The Malcolm Miller is a sistership of the three-mast schooner Sir Winston Churchill designed by Camper & Nicholsons. She was built by John Lewis & Sons in Aberdeen and first served as a Sail training ship before being converted into a yacht.

==History==
The Malcolm Miller was built in 1967. Half of the construction cost was donated by Sir James Miller, a former Lord Mayor of London and Lord Provost of Edinburgh. She was named in memory of Sir James's son Malcolm, who had been killed in a car accident.
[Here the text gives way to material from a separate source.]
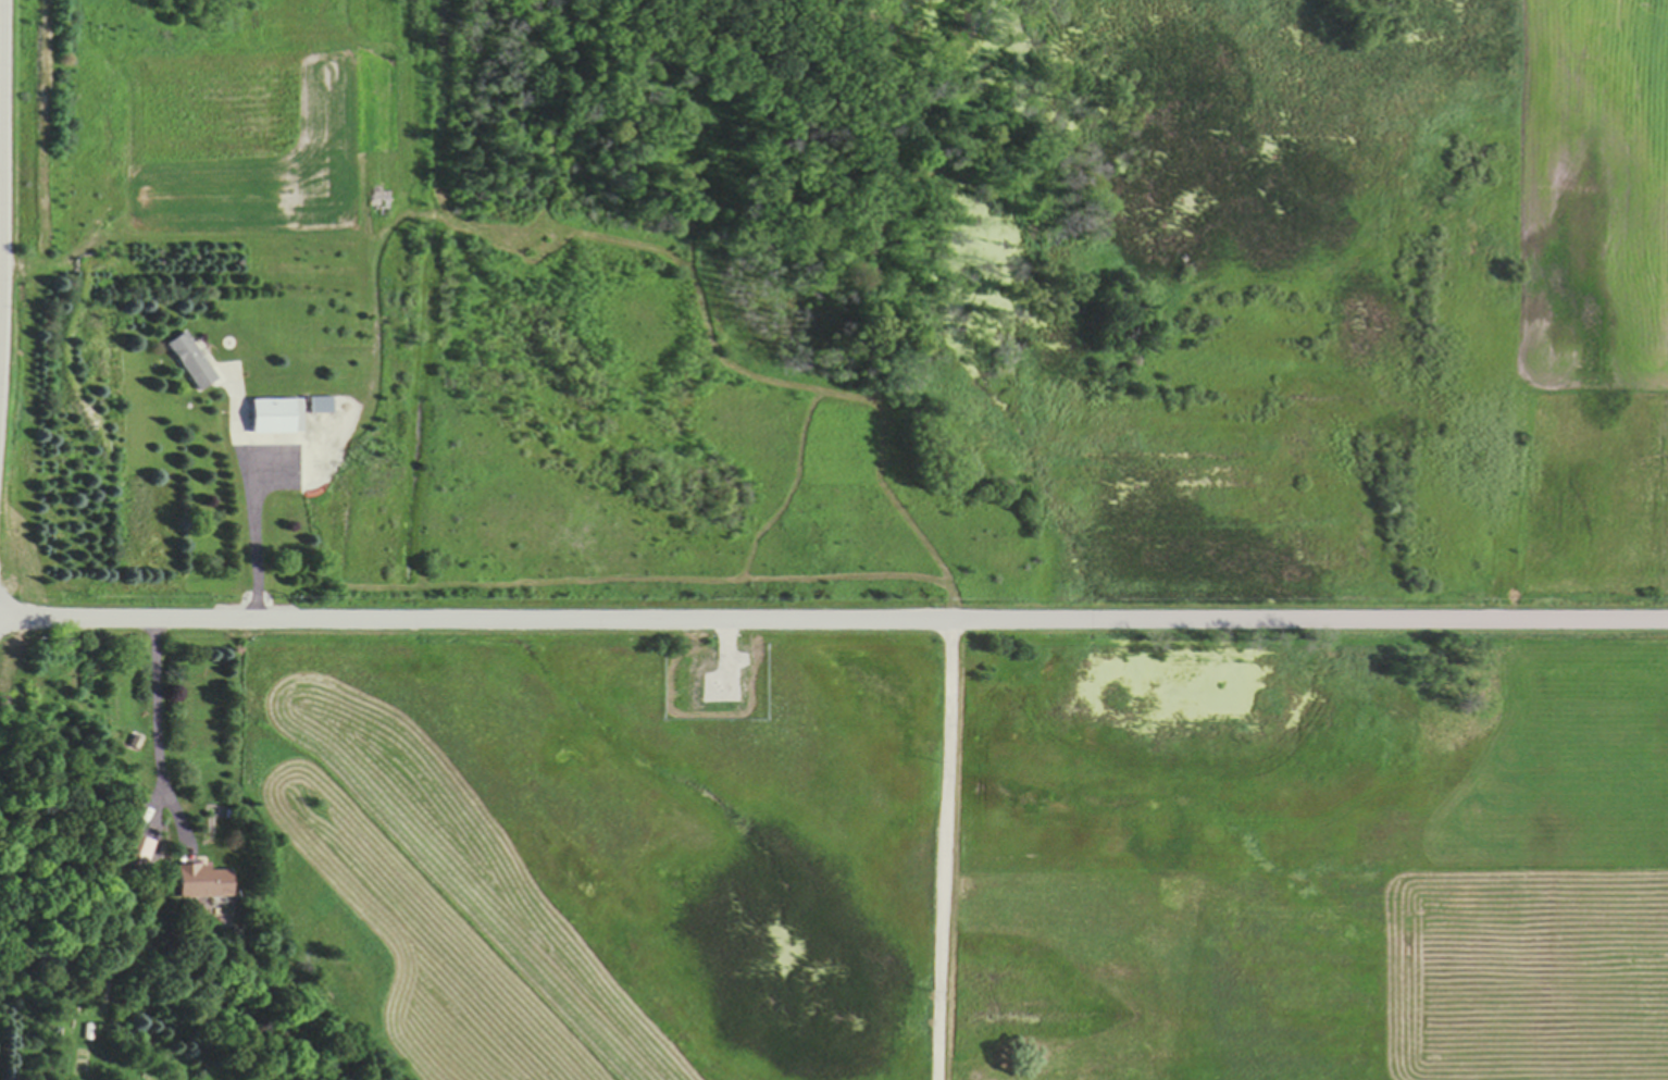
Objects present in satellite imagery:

She was used by the Sail Training Association as a sail training ship.

In 2000, the Malcolm Miller was replaced in service by the Stavros S Niarchos. In 2001, the Malcolm Miller was sold and her new owners renamed her Helena C. She was rebuilt and redelivered in 2004 as a private pleasure ship. She crossed the Atlantic Ocean on two occasions.

In June 2008 she was damaged by fire while being refurbished, leaving one man with serious burns. In August 2009, the ship was moored to a buoy in Falmouth harbour, mastless and bearing the name Malcolm Miller. In November 2011, she was laid up off Tolverne on the River Fal. Subsequently, she was sold to the owner of a commercial yard in Cyprus. In January 2012, she was towed to Saint Peter Port and then to Gdańsk, to undergo a complete refit at the Conrad shipyard. She was relaunched in 2014, and in July 2016 made a brief visit to the UK.

She is currently (2025) operating as a charter vessel under her original name Malcolm Miller and is registered in Limassol, Cyprus.